Only the master runbook, named “Invoke-AzureSiteRecoveryProtectionJob.ps1” needs to be configured and scheduled. The other runbooks are invoked by the master runbook. They query tenant subscriptions, enable protection and add copies of subscriptions from the primary to the secondary WAP admin portal. The CPS admin will schedule execution of the master runbook, defining frequency and time. The complete details of the runbooks and the variables need to run them can be found in the CPS administrator guide or on the Microsoft Script Center.

Once the ASR runbooks have executed successfully, protection for tenants’ virtual machines is automatic, and the status is visible in the WAP portal.

Note: Tenants will need to have user accounts on the secondary CPS stamp to manage their VMs after a failover. User accounts will not be added automatically by the runbooks to the secondary CPS. You can use technologies like Active Directory Federation Services (ADFS) to synchronize user accounts between the two CPS stamps.

Onboarding Tenants

At this point, tenants can start enabling DR for their VMs using the WAP tenant portal. Tenants will subscribe to a DR Plan by going to the tenant portal account and signing up for the new plan. Once this is done, they can add the DR add-on to their subscription.

Performing Failover in the ASR portal

Through the Azure Site Recovery portal, CPS admins can monitor jobs and server status, and manage both planned (test) and unplanned failovers for customer applications. Administrators can take advantage of functionality like Recovery Plan, Test Failover, and other failover operations in the ASR portal to offer optimum Recovery Point Objective (RPO) and Recovery Time Objective to their customers.

Performing test failovers at regular intervals is a best practice. It gives you confidence that your disaster protection is working as you intend.

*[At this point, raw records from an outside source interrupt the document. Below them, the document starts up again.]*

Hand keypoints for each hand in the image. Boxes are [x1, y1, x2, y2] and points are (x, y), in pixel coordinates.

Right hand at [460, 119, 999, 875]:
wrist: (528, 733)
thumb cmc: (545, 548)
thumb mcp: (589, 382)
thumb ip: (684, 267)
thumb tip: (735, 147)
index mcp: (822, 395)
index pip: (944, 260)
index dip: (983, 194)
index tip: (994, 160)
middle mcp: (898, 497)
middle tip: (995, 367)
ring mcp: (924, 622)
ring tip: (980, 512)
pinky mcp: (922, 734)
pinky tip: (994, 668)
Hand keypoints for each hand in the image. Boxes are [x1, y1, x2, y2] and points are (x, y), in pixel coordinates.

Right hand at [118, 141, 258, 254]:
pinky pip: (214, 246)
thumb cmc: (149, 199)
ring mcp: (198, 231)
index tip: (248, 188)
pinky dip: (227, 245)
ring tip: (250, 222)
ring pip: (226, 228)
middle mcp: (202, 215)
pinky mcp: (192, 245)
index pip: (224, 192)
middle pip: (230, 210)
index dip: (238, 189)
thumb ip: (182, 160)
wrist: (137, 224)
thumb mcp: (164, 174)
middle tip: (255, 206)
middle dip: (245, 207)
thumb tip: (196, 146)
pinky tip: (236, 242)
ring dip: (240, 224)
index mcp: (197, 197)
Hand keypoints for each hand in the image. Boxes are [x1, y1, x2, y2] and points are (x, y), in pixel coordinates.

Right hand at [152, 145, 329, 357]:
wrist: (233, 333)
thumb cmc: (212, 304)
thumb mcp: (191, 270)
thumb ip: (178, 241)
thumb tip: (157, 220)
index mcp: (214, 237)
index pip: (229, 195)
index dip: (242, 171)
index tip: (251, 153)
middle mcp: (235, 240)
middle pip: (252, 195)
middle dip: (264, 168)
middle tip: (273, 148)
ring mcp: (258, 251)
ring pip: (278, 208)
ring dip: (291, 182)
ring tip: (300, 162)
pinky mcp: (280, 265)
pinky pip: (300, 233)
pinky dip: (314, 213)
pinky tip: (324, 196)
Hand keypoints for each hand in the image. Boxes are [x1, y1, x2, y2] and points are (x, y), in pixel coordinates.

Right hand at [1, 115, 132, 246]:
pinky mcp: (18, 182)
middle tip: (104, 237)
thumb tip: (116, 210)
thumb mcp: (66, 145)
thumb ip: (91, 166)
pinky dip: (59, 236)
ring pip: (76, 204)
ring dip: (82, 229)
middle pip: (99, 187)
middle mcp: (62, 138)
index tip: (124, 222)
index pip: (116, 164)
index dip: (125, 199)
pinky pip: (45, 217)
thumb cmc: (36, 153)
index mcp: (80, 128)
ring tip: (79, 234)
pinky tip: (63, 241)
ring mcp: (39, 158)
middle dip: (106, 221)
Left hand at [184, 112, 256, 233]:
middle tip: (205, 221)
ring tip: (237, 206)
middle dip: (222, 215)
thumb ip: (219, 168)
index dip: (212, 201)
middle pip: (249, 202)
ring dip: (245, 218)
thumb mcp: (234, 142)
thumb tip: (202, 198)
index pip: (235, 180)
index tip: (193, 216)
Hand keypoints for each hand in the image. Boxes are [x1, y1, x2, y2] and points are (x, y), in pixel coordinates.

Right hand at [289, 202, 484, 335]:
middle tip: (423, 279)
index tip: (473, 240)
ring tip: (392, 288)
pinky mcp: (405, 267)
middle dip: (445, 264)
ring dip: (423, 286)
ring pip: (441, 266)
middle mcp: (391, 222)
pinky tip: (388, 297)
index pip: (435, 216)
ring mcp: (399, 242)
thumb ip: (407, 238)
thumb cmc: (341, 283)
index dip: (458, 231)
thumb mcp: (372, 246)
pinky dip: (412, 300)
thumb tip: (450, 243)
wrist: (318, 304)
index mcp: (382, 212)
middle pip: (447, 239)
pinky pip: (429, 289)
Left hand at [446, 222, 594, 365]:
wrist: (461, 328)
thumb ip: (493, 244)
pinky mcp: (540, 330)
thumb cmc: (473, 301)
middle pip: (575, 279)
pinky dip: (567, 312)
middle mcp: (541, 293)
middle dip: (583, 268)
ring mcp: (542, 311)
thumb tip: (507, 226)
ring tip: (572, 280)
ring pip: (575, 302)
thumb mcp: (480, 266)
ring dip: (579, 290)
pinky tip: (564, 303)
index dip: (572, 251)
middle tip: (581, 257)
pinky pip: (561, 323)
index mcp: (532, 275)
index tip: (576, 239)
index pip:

Accessing VMs after a Failover

After a failover, the CPS admin will share the link to the WAP tenant portal for the secondary CPS stamp with tenants. Remember that, as we noted above, you need to make sure that user accounts have been replicated to the secondary site. Tenants will be able to log in and access their virtual machines in the exact same way as they did on the primary CPS Azure Pack portal – their experience is going to be completely consistent.

Conclusion

Disaster recovery is a key capability for business applications. CPS provides an integrated way of protecting tenant VMs and ensuring business continuity in case of a disaster. With Update 2, available later this year, we will provide additional flexibility with the ability to use Azure as the recovery site. I will be back for a closer look at that scenario as soon as we release it.